WAKE UP Big Tech … Trust can no longer be a policy statement or retrospective audit. It must be enforced at runtime continuously validating inputs, constraining outputs, monitoring behaviour and generating evidence. In cyber terms, inference must evolve into a zero-trust execution layer with real time assurance because ultimately, inference is not just where AI delivers value, it is where it is tested, exploited and either secured or compromised.
This is why inference is fast becoming the economic control point of the AI market and a very exposed one at that. Optimising inference determines margin. Orchestrating inference determines performance. Governing inference and demonstrating verifiable real time assurance determines whether AI can be deployed at scale and that last point is where trust becomes decisive.
This reframes the market entirely. Trust is no longer a policy exercise or post-hoc audit it must be embedded at runtime and verifiable in real time, continuously validating behaviour, enforcing boundaries and generating authoritative evidencee.
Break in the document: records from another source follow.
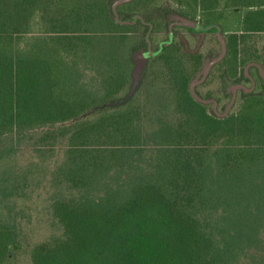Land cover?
I'll return each mask as SVG.
<instances>
[{
  "label": "trees",
  "instance_id": "trees-1",
  "mask_svg": "<svg viewBox=\"0 0 264 264\" xmlns=\"http://www.w3.org/2000/svg\"><path fill=\"white\" fill-rule=\"evenodd\" d=\"M117 1L0 0V264L24 247L23 200L59 151L49 177L53 231L31 247L33 264H264L258 67L255 90H243L227 116L192 95L185 57L194 56L177 54L175 42L131 91L142 33L171 21L167 10L156 16L154 0H130L117 6L120 22ZM177 3L204 26L243 12L246 32L228 29L220 63L243 53L241 63L264 64L245 46L249 32L264 30V0ZM26 139L36 156L15 166Z\"/></svg>",
  "mask_w": 264,
  "mask_h": 264
},
{
  "label": "rangeland",
  "instance_id": "rangeland-1",
  "mask_svg": "<svg viewBox=\"0 0 264 264\" xmlns=\"http://www.w3.org/2000/svg\"><path fill=\"white\" fill-rule=\"evenodd\" d=\"M154 2L156 4L155 7H158L157 10H155L156 16L161 17V14L164 15L165 11L167 10L168 17L171 21L167 27L173 26L175 30L170 31L169 28L164 27L157 28L154 31L151 30L148 33H142L144 36V41L147 42V48H141L135 52V67L131 91H133L140 84L143 78L145 79L146 85L147 82L153 78L150 76L156 69H158V65L151 60L154 56H157L162 52L164 46L175 42L180 46L177 48V54L182 52L183 49V51L188 52L190 56H194L193 60L188 56L185 57L186 59H189L186 60L188 66H190L189 73L193 75L192 80L195 78L201 80L203 78L205 66L214 58L219 57L222 53L223 44L221 42V38L225 40L227 45V38L230 34V30L228 29H235L237 26H240L241 29H243L240 31V33L246 32V28L243 27L245 14L243 12L241 13V11L240 13H237L235 18L228 19L222 23H217L213 25V28L210 30L203 31L200 30V28H196L189 24V22H194L204 26V16H202V14H198L196 17L185 15L183 13L185 8L181 7L179 3H177V0H154ZM140 5L142 8H144L143 3L140 2ZM180 21H182L183 24H180ZM214 26L219 28L215 29ZM134 30L135 29H133V31ZM249 35V41L245 44L247 48L246 50L250 51L251 53L252 51L256 50L255 52H257V54L260 56V61H264V30H253L249 32ZM227 53L228 46L225 56L211 67L206 78L201 81L202 84L197 86L199 84L198 83L195 87V90L201 97H204V95H210L212 99H216L217 97L215 96L220 97V105L217 107L218 112H216L219 116H227L232 110H239L241 108V104L243 103V99L245 98L243 91H240L238 96L235 92L233 96L231 92L227 94L226 87H231L235 84H238L236 82L240 80V75L244 85L248 87L252 86L251 81L246 79L245 75H243L245 67L248 64L241 63V57H243V53L242 56H239L237 62H229L227 60V62H224L223 64L220 63L226 58ZM216 64L219 65L216 66ZM261 65L264 67V64ZM146 66L149 67L147 73H145ZM249 73L251 75L255 74L254 76L257 77L256 69L252 70V72L249 69ZM155 89L161 90L162 87L160 84H157ZM208 110L210 112H213V110L216 111L215 104L209 103ZM224 113L226 114L222 115ZM35 153L36 152L33 149V141L31 139H26L20 145L19 151H17L16 154V158L13 159V164L15 166L17 164H25L29 160L35 158ZM61 157L62 151L57 152L56 156H49L47 160L49 158L53 159L48 162L46 172L42 173L39 170L36 171L41 175L42 182L39 187L35 188L34 195L31 198H26L23 200L29 212V214L25 212L24 217H22L21 233L24 247L21 250H16L13 252L7 264H33L30 258L31 247L37 242L46 239L52 233L53 220L49 210L51 205V202H49V195L54 188L49 183V177L55 164ZM19 203L20 202H18V204ZM240 264H250V262L246 259Z\"/></svg>",
  "mask_w": 264,
  "mask_h": 264
},
{
  "label": "water",
  "instance_id": "water-1",
  "mask_svg": "<svg viewBox=\"0 0 264 264\" xmlns=\"http://www.w3.org/2000/svg\"><path fill=\"white\" fill-rule=\"evenodd\" d=\"M125 1H130V0H118V1L116 2V4L114 5V12L117 14V18H118V20H119L120 22H125V21H123V20H121V19L119 18V15H118V13H117V6H118L119 4L125 2ZM127 22H131V21H127ZM189 24L192 25V26H194V27H196V28H200V29H209V28H211V27L213 26V25H210V26H206V27H205V26H203V25H200V24H197V23H194V22H189ZM218 28H219V27H218ZM221 42H222V44H223V50H222L221 55H220L219 57H217V58H214L212 61H210V62L205 66V70H204L203 78H202L201 80L198 79V78H195V79H193V80L191 81V83H190V91H191L192 95H193L197 100H199L200 102H203V103H211V102H214V103H215V110H216V112H218V109H217V107H218V106H217L218 103H217V101H216V100H213V99H208V98L201 97V96L197 93V91L195 90V87H196V85H197L198 83H200L203 79L206 78V76L208 75V73H209L211 67H212L216 62H218L219 60H221V59L225 56L226 51H227V45H226V42H225V40H224L223 38H221ZM253 65H255V66H257V67L259 68L260 74H261V76L264 78V67H263L259 62H257V61H251V62H249V63L247 64V66L245 67V73H246L249 77L253 78V76L249 73V69H250V67L253 66ZM253 80H254V79H253ZM232 87H233V89L235 90V93H237V88H238V87H241V88L244 89V91L249 92V91H252V90L254 89V87H255V82H254L253 85L250 86V87H248V86H246V85H244V84H235V85H233ZM227 110H228V109H227ZM225 114H226V113H224V114H222V115H225Z\"/></svg>",
  "mask_w": 264,
  "mask_h": 264
},
{
  "label": "flooded vegetation",
  "instance_id": "flooded-vegetation-1",
  "mask_svg": "<svg viewBox=\"0 0 264 264\" xmlns=\"http://www.w3.org/2000/svg\"><path fill=\"white\" fill-rule=\"evenodd\" d=\"M180 24H183L182 23V21H180ZM215 25V24H214ZM153 27V26H152ZM173 27V26H172ZM170 27L169 28V30L171 31H173V30H175V28L173 27ZM206 27V26H205ZM211 28H213V26L211 27ZM211 28H209V29H200V30H203V31H207V30H210ZM214 28H215V26H214ZM218 28V27H217ZM175 32V31H174ZM174 41V40H173ZM212 61V60H211ZM217 63V62H216ZM215 65V64H214ZM213 65V66H214ZM260 72V71H259ZM244 75H245V77H246V79H248V80H250L251 81V85H253V83L255 82V86H256V81H257V78L253 75V78H251V77H249V76H247L246 75V73H245V71H244ZM254 79V80H253ZM236 83H238V84H243V82H242V78H241V75H240V80L238 81V82H236ZM202 84V82L201 83H199L197 86H200ZM254 89H255V87H254ZM244 89L243 88H241V87H238L237 88V96H238V93L240 92V91H243ZM232 93V96L234 95V92H235V90L233 89V87L231 86V87H226V93L228 94V93ZM250 92V91H249ZM210 99H212V98H210ZM213 100H216L217 101V103H218V107H219V105H220V101L219 100H217V99H215V98H213ZM211 104H215L214 102H211Z\"/></svg>",
  "mask_w": 264,
  "mask_h": 264
}]
</instances>
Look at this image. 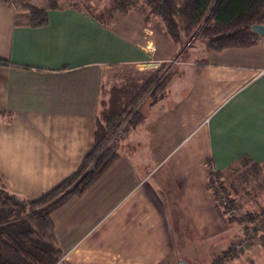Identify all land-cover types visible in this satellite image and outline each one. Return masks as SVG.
I'll use <instances>...</instances> for the list:
<instances>
[{"label": "crops", "instance_id": "crops-1", "mask_svg": "<svg viewBox=\"0 0 264 264\" xmlns=\"http://www.w3.org/2000/svg\"><path fill=\"white\" fill-rule=\"evenodd\" d=\"M73 3L32 27L27 13L0 1V58L8 61L0 64V176L22 198L59 184L89 152L102 65L161 64L180 54L144 19L125 21L122 33ZM185 55L116 162L52 211L62 264H179L199 244L210 264L241 232L216 205L205 160L216 170L242 156L264 162V37Z\"/></svg>", "mask_w": 264, "mask_h": 264}, {"label": "trees", "instance_id": "trees-1", "mask_svg": "<svg viewBox=\"0 0 264 264\" xmlns=\"http://www.w3.org/2000/svg\"><path fill=\"white\" fill-rule=\"evenodd\" d=\"M141 3L146 7L144 21H163V30L180 47L190 40H200L206 52L260 44V35L252 30V25L264 24V0H109L101 10L79 3L72 6L87 10L103 26L110 27L116 13L126 14ZM20 6L27 10L28 25L32 27L48 23L49 9L63 8L60 0H43L42 5L21 0ZM7 62L0 58V64ZM162 71L160 67L137 73L114 84L105 94L102 87L89 152L73 173L38 198L16 195L0 176V264H62L63 252L55 236L52 211L70 197L84 194L121 156L122 142L145 120L143 106L164 96L171 75L161 77ZM205 164L207 186L216 205L224 207L222 212L228 221H239L240 216L228 214V205L236 204L246 190L244 186L250 185L253 172L257 178L264 171V162L242 156L226 170H216L210 159ZM242 166L254 170H242ZM245 216L250 222V212ZM255 220L264 226V213Z\"/></svg>", "mask_w": 264, "mask_h": 264}, {"label": "rangeland", "instance_id": "rangeland-1", "mask_svg": "<svg viewBox=\"0 0 264 264\" xmlns=\"http://www.w3.org/2000/svg\"><path fill=\"white\" fill-rule=\"evenodd\" d=\"M30 1L32 3H36L39 5H42L43 0H26ZM69 1L77 2L81 5L90 7L92 9L101 10L106 4L109 2V0H60V3L67 4ZM20 10L21 13H27L28 12L25 8H22L21 6L17 9ZM145 11L146 7L143 3L138 5L137 8L130 10L126 14H122L121 12H118L115 14L113 26H115L116 29L120 30L122 33L126 32L128 33L129 27L128 25L124 24L125 21H128V23L131 24L134 22L135 19L142 20L145 18ZM28 20V19H27ZM153 24V26H157L161 30L164 28V22L155 20V21H149ZM164 35L162 36V38ZM178 48L180 50V54L176 53L170 60L161 63V65H149L142 67L140 64H112V65H102L101 71L103 75V91L104 94L110 90V88L116 84V83H122L126 80L128 77H132L137 73H148V71H155L159 69L160 67L163 69L161 77L164 75H167V73H170L171 75V81L168 85L174 81V79L178 76V74L181 73L180 67V60L187 57L185 53L187 52V55H199V49L204 48L203 43L200 40H190L184 47H180L178 45ZM167 87V89H168ZM166 89V91H167ZM175 89V88H174ZM164 92V94L166 93ZM149 102H147L143 109H146L148 107ZM123 144H121L122 147ZM146 153L142 154V157H146ZM150 157V155L148 154ZM157 155H154V158ZM250 170V166H247ZM245 166H242V170L247 169ZM254 177L251 179V183L249 186H244L245 191L241 192L240 196L237 198V202L235 205H228L229 212L228 214L232 217H239L240 220L236 222H230L229 223H235V225L239 226L241 228V232L239 234L232 235L228 238L227 242L223 244V248L218 252L220 255L217 257L213 254L210 264H264V260H261L260 257H258L259 254H264V226L262 223H260L258 220L256 221L255 218L258 216L259 213L263 214L264 212V171L261 173H258L257 178H255V172ZM225 198L222 197L221 201L224 202ZM229 204V203H228ZM225 206V205H224ZM226 207V206H225ZM237 208L234 211V214H230L232 212V208ZM224 208V207H223ZM223 208H220L223 211ZM250 212V222L246 220L245 213ZM225 215V214H224ZM242 215V216H241ZM244 215V216H243ZM226 216V215H225ZM227 218V216H226ZM249 227L250 229H248ZM247 229V231H246ZM249 230V231H248ZM250 233V234H249ZM245 239V245H235V242L238 243V239ZM183 241V240H182ZM181 241V242H182ZM197 247H199L198 251H195L191 249L188 253V257H186L187 260L185 262H190L189 264H204L205 258L203 257V244H199ZM253 250V253L250 251ZM182 253V251H180Z\"/></svg>", "mask_w": 264, "mask_h": 264}, {"label": "built area", "instance_id": "built-area-1", "mask_svg": "<svg viewBox=\"0 0 264 264\" xmlns=\"http://www.w3.org/2000/svg\"><path fill=\"white\" fill-rule=\"evenodd\" d=\"M2 3L8 5L9 7L11 8H14V9H18L20 7V3H21V0H0ZM160 63H153V62H148V63H140V65L142 67H147L149 65H159ZM161 65V64H160ZM215 199V197H214ZM226 202V201H225ZM237 208H232V212H230V214H234V211L236 210ZM237 213H235L234 215H236ZM250 229V228H249ZM249 231V230H248ZM250 234V233H249ZM238 243L235 242V245H245V242L246 240L245 239H238Z\"/></svg>", "mask_w": 264, "mask_h": 264}, {"label": "water", "instance_id": "water-1", "mask_svg": "<svg viewBox=\"0 0 264 264\" xmlns=\"http://www.w3.org/2000/svg\"><path fill=\"white\" fill-rule=\"evenodd\" d=\"M252 30L260 36L264 37V24H254L252 25ZM179 264H188L185 261H180Z\"/></svg>", "mask_w": 264, "mask_h": 264}]
</instances>
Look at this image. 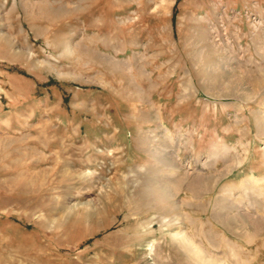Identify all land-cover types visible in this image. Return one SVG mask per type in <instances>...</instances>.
Wrapping results in <instances>:
<instances>
[{"label":"rangeland","instance_id":"rangeland-1","mask_svg":"<svg viewBox=\"0 0 264 264\" xmlns=\"http://www.w3.org/2000/svg\"><path fill=\"white\" fill-rule=\"evenodd\" d=\"M0 264H264V0H0Z\"/></svg>","mask_w":264,"mask_h":264},{"label":"bare ground","instance_id":"bare-ground-1","mask_svg":"<svg viewBox=\"0 0 264 264\" xmlns=\"http://www.w3.org/2000/svg\"><path fill=\"white\" fill-rule=\"evenodd\" d=\"M103 153V152H102Z\"/></svg>","mask_w":264,"mask_h":264}]
</instances>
My concern is that we find ourselves in the peculiar position of building ever more intelligent (and I use that term loosely) machines, only to deploy them through runtime layers that trust everything and verify nothing; comforted, no doubt by dashboards reassuring us that performance is excellent, right up until the moment s**t hits the fan … so stop treating inference as just another technical layer, it is the moment where AI either earns trust or loses the right to operate.